A ausência de limites e a crise da autoridade estão na outra ponta do problema. Transformou-se o prazer em regra absoluta. O sacrifício, a renúncia e o sofrimento, realidades inerentes ao cotidiano de todos nós, foram excomungados pelo marketing do consumismo alucinado. Decretada a demissão dos limites e suprimido qualquer assomo de autoridade - dos pais, da escola e do Estado -, sobra a barbárie. A responsabilidade, consequência direta e imediata dos atos humanos, simplesmente evaporou.
Em todos os campos. O político ladrão e aético não vai para a cadeia. Renuncia ao mandato. O delinquente juvenil não responde por seus atos. É "de menor".
A despersonalização da culpa e a certeza da impunidade têm gerado uma onda de superpredadores. Gastamos muito tempo no combate à vergonha e à culpa, pretendendo que as pessoas se sentissem bem consigo mesmas. O saldo é uma geração desorientada e vazia. O inchaço do ego e o EMAGRECIMENTO da solidariedade estão na origem de inúmeras patologias.

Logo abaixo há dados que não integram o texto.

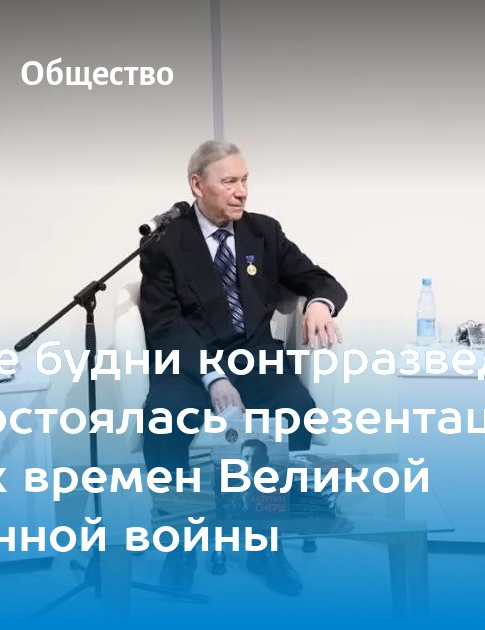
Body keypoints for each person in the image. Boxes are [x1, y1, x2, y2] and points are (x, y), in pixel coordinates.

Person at [139, 140, 347, 596]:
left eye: (245, 180)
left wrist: (319, 303)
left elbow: (321, 279)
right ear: (197, 185)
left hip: (254, 358)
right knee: (163, 419)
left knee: (296, 408)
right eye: (229, 181)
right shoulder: (164, 244)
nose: (242, 191)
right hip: (189, 363)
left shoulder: (263, 232)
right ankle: (179, 545)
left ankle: (266, 543)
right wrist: (213, 376)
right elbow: (165, 324)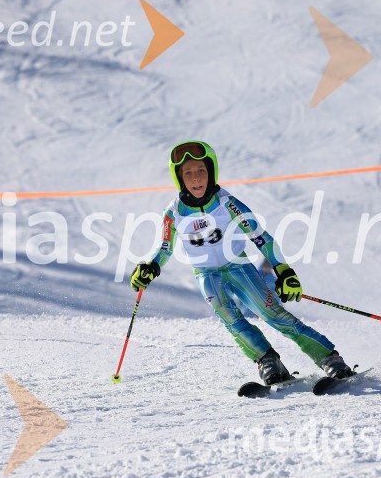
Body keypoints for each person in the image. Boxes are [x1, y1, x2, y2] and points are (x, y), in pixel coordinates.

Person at [129, 141, 354, 385]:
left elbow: (261, 238)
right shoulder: (175, 212)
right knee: (232, 321)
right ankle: (268, 360)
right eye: (188, 173)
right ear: (179, 178)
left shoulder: (228, 203)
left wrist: (284, 271)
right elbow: (164, 248)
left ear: (211, 171)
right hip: (206, 275)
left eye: (201, 171)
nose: (196, 179)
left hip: (239, 268)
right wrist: (150, 266)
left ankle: (329, 358)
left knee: (272, 314)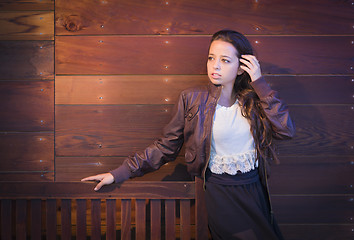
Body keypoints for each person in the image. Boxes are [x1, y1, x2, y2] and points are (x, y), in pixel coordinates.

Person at [82, 29, 295, 240]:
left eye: (225, 60)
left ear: (242, 68)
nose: (216, 66)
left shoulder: (255, 101)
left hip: (254, 192)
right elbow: (165, 147)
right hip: (218, 193)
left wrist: (259, 83)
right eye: (211, 58)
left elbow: (285, 131)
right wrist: (120, 173)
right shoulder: (192, 100)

A forja do caráter, compatível com o clima  de verdadeira liberdade, começa a ganhar contornos de solução válida. A pena é que tenhamos de pagar um preço tão alto para redescobrir o óbvio.

O pragmatismo e a irresponsabilidade de alguns setores do mundo do entretenimento estão na outra ponta do problema. A valorização do sucesso sem limites éticos, a apresentação de desvios comportamentais num clima de normalidade e a consagração da impunidade têm colaborado para o aparecimento de mauricinhos do crime. Apoiados numa manipulação do conceito de liberdade artística e de expressão, alguns programas da televisão crescem à sombra da exploração das paixões humanas.
As análises dos especialistas e as políticas públicas esgrimem inúmeros argumentos politicamente corretos. Fala-se de tudo. Menos da crise da família e da demissão da autoridade. Mas o nó está aí. Se não tivermos a coragem e a firmeza de desatá-lo, assistiremos a uma espiral de crueldade sem precedentes. É só uma questão de tempo. Já estamos ouvindo as primeiras explosões do barril de pólvora.

O horror dos lares destruídos pelo ódio não está nas telas dos cinemas. Está batendo às portas das casas de um Brasil que precisa resgatar a cordialidade e a tolerância.